◆ Task to carry out:
Return the lines between the one holding "Count only the" and the one holding "facing the viewer and", inclusive, reproducing them word for word. Leave out the pictures.

--------

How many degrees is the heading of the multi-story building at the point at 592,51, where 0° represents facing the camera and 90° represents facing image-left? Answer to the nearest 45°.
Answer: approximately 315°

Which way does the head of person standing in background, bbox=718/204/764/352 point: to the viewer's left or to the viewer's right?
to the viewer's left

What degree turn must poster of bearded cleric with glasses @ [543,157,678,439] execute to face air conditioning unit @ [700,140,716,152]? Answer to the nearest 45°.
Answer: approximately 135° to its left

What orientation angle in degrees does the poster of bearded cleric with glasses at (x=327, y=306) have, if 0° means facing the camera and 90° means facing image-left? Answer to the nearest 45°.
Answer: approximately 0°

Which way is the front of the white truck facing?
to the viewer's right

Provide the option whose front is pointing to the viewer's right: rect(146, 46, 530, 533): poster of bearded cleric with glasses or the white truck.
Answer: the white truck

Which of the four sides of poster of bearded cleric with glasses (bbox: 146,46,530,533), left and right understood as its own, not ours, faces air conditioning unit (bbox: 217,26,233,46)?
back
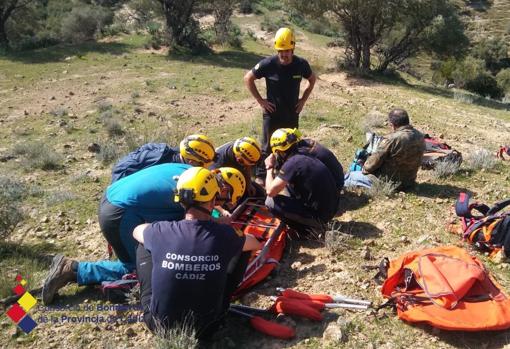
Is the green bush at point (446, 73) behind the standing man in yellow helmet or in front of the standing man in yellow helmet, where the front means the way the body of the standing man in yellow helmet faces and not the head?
behind

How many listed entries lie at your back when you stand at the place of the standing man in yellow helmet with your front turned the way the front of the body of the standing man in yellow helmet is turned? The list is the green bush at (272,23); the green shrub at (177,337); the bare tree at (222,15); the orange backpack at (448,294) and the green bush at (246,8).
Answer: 3

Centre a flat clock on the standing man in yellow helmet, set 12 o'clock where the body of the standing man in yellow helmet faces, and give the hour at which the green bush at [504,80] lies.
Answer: The green bush is roughly at 7 o'clock from the standing man in yellow helmet.

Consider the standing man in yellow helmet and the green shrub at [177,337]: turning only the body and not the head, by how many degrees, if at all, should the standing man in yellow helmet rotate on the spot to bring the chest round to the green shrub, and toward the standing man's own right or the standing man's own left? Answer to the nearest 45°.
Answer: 0° — they already face it

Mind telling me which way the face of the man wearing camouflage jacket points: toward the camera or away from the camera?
away from the camera

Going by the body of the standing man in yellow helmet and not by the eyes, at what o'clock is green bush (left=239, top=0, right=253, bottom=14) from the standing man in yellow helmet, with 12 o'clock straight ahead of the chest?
The green bush is roughly at 6 o'clock from the standing man in yellow helmet.

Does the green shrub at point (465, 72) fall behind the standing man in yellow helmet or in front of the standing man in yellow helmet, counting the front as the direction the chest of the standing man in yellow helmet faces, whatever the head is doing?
behind

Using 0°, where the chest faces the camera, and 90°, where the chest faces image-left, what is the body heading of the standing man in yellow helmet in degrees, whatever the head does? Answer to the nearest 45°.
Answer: approximately 0°

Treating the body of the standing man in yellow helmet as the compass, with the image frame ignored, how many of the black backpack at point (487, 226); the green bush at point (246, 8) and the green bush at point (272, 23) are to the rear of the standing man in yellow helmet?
2

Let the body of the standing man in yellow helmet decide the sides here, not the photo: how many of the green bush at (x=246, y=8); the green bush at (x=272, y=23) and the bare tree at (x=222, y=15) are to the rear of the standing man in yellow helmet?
3

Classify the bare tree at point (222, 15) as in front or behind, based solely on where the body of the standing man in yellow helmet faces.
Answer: behind
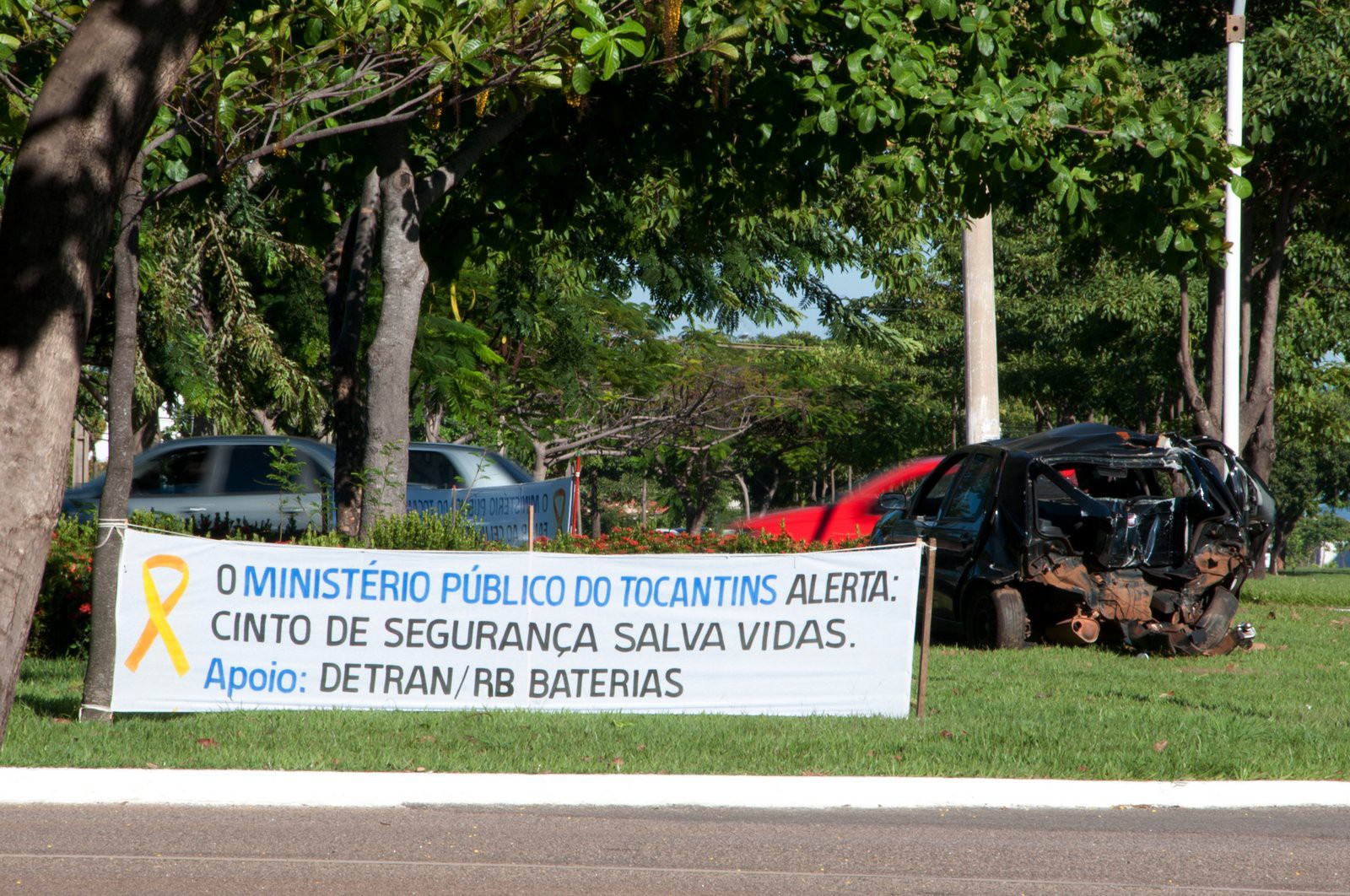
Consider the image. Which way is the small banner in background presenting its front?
away from the camera

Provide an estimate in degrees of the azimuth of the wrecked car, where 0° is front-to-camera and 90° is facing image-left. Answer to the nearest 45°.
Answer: approximately 135°

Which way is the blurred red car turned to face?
to the viewer's left

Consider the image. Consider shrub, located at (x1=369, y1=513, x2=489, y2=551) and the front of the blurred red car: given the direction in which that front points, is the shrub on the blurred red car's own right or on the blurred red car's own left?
on the blurred red car's own left

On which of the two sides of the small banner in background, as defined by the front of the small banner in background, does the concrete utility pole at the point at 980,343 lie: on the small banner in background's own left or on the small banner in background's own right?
on the small banner in background's own right

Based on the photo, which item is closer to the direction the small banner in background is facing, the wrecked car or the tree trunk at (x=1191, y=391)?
the tree trunk
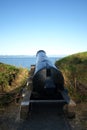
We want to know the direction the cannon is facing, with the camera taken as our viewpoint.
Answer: facing away from the viewer
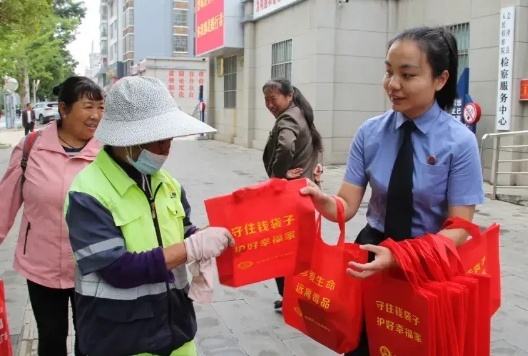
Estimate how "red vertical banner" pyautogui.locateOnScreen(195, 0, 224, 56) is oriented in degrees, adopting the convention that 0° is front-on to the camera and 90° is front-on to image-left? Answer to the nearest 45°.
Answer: approximately 45°

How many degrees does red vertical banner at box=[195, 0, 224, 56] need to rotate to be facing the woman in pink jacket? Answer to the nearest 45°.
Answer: approximately 45° to its left

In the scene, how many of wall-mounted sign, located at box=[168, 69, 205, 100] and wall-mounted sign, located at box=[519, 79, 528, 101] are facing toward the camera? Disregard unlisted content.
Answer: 2

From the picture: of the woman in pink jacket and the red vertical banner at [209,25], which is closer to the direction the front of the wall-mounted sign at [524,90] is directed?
the woman in pink jacket

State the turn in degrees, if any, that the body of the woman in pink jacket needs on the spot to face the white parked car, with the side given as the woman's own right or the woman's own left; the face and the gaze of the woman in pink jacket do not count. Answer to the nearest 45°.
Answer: approximately 135° to the woman's own left

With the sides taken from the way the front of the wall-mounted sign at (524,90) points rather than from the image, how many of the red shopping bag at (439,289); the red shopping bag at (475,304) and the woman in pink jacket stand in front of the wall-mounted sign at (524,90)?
3

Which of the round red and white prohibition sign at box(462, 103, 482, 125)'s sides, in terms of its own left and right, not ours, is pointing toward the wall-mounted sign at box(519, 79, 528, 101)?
left

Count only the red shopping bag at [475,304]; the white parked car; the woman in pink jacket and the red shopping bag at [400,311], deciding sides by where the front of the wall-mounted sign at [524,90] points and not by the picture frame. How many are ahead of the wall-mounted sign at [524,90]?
3

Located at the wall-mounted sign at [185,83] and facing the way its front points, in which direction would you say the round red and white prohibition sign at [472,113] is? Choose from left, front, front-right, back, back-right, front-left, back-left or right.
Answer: front

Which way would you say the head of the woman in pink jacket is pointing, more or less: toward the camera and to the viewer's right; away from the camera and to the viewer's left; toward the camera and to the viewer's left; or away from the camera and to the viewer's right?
toward the camera and to the viewer's right

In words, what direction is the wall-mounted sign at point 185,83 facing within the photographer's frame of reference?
facing the viewer
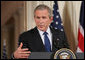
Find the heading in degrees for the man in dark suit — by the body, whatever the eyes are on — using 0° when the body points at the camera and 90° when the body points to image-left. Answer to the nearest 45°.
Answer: approximately 0°

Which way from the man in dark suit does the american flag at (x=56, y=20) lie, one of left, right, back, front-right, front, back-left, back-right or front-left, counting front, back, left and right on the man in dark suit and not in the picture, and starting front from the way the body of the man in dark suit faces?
back
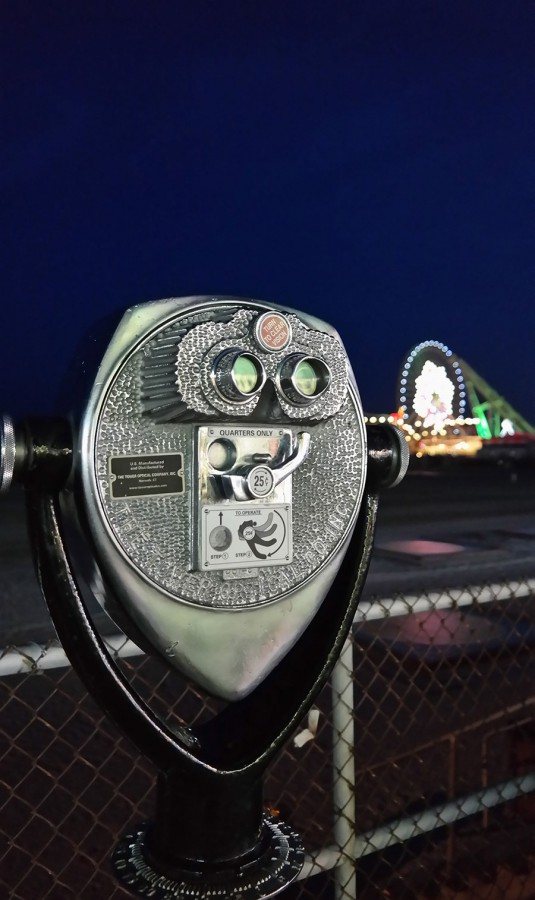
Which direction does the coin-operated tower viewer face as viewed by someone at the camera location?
facing the viewer and to the right of the viewer
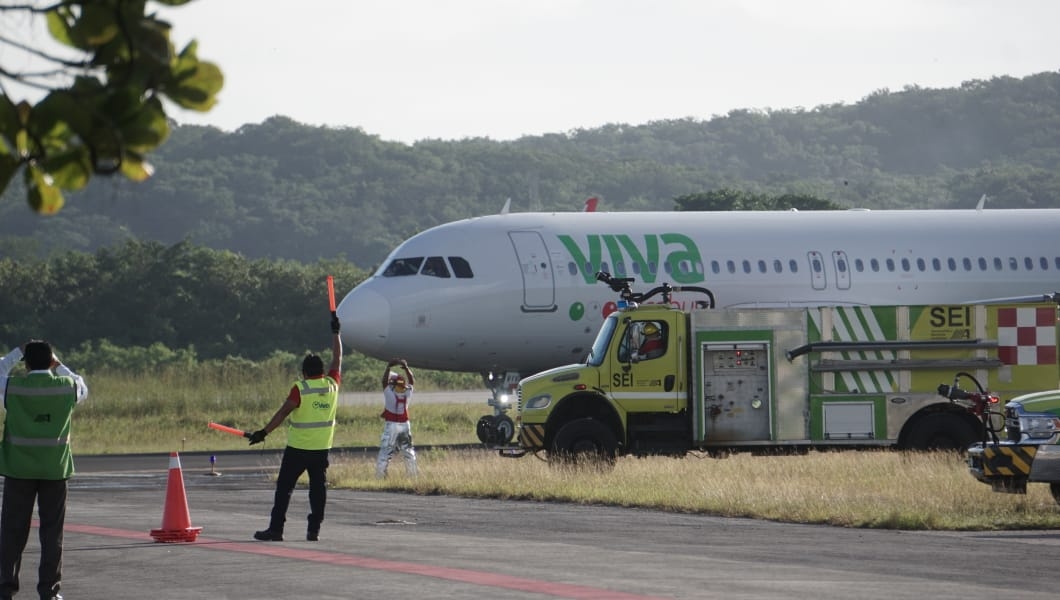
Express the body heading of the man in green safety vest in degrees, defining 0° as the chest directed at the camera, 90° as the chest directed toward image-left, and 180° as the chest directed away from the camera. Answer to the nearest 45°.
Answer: approximately 180°

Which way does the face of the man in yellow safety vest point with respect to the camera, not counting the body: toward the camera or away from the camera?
away from the camera

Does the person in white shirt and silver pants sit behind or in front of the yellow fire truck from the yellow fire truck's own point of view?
in front

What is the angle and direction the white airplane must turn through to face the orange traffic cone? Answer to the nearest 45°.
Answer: approximately 90° to its left

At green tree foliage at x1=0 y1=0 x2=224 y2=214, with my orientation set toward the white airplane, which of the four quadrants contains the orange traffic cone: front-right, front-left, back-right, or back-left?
front-left

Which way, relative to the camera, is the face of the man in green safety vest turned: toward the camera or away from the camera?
away from the camera

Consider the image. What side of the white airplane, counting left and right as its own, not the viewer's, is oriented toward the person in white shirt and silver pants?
left

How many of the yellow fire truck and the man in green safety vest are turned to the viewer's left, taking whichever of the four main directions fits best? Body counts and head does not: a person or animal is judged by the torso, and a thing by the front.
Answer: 1

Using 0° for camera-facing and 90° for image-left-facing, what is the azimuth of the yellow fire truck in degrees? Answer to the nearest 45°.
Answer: approximately 90°

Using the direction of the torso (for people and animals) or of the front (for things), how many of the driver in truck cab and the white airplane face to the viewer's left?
2

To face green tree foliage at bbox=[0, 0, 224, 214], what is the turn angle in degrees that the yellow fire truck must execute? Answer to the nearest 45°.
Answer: approximately 90° to its left

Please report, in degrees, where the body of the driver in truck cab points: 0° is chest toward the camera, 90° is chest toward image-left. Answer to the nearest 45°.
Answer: approximately 90°

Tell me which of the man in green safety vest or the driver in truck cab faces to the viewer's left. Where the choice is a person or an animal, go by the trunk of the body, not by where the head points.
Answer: the driver in truck cab

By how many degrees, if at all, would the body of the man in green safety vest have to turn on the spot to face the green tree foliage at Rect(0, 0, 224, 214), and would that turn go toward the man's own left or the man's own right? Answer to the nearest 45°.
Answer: approximately 180°

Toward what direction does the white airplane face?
to the viewer's left
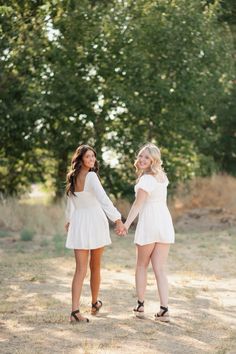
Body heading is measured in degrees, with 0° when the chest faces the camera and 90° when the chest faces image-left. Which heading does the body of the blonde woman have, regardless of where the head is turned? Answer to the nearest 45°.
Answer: approximately 135°

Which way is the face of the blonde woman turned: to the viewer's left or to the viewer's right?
to the viewer's left
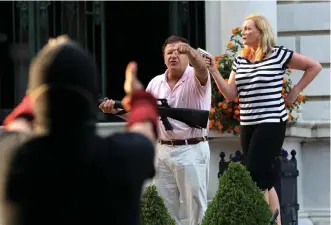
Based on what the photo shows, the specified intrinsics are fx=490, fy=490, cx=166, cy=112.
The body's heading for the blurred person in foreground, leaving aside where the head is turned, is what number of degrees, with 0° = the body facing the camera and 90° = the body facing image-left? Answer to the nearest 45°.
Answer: approximately 180°

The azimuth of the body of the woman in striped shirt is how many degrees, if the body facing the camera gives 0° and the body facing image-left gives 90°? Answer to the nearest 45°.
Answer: approximately 45°

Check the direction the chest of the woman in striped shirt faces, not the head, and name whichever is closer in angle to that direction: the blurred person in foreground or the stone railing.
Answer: the blurred person in foreground

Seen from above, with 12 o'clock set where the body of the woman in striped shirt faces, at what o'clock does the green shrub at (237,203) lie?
The green shrub is roughly at 11 o'clock from the woman in striped shirt.

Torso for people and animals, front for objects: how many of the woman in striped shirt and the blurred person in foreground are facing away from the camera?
1

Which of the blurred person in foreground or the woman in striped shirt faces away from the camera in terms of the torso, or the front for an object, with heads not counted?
the blurred person in foreground

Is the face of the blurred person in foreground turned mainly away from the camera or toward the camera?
away from the camera
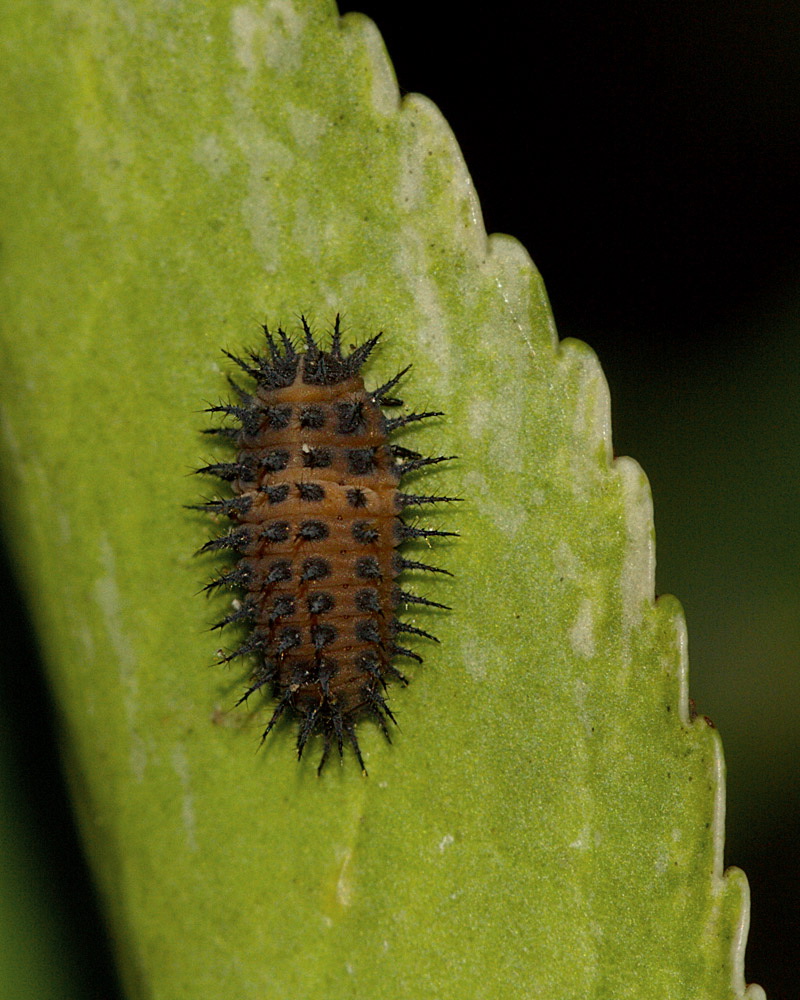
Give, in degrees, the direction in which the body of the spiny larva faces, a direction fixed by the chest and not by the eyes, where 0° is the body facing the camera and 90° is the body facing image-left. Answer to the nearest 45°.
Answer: approximately 180°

--------

◆ Response area:
Count only the red shopping bag at [475,304]; the white parked car; the woman in pink jacket and the red shopping bag at [400,311], deciding sides by where the front of the wall-mounted sign at [524,90] points and not by the picture frame. How many are ahead of the wall-mounted sign at [524,90]?
3

Located at the wall-mounted sign at [185,83] and facing the way its front points, in which direction would you say the round red and white prohibition sign at [472,113] is? Choose from left, front, front-right, back, back-right, front-left, back-left or right.
Answer: front

Which way would you say the head of the woman in pink jacket is pointing, more or less: toward the camera and to the viewer's right; away from the camera and to the viewer's left; toward the camera and to the viewer's left; or away from the camera and to the viewer's right?
toward the camera and to the viewer's right

In words, what direction is the wall-mounted sign at point 185,83 facing within the photographer's frame of reference?
facing the viewer
Find the heading in degrees for the man in dark suit — by the body, whatever the eyes are on — using 0° when the body points at the camera and 90° when the body points to image-left. Answer to the nearest 45°.
Answer: approximately 0°

Which way from the man in dark suit does the american flag at (x=56, y=20) lie, one of left, right, back, front-right, front, back-left, back-right or front-left, counting front, back, left and right on the man in dark suit and not in the picture, and starting front from the way the body of the man in dark suit faces?
back
Which direction does the coin-operated tower viewer face as viewed by someone at the camera location?
facing the viewer and to the right of the viewer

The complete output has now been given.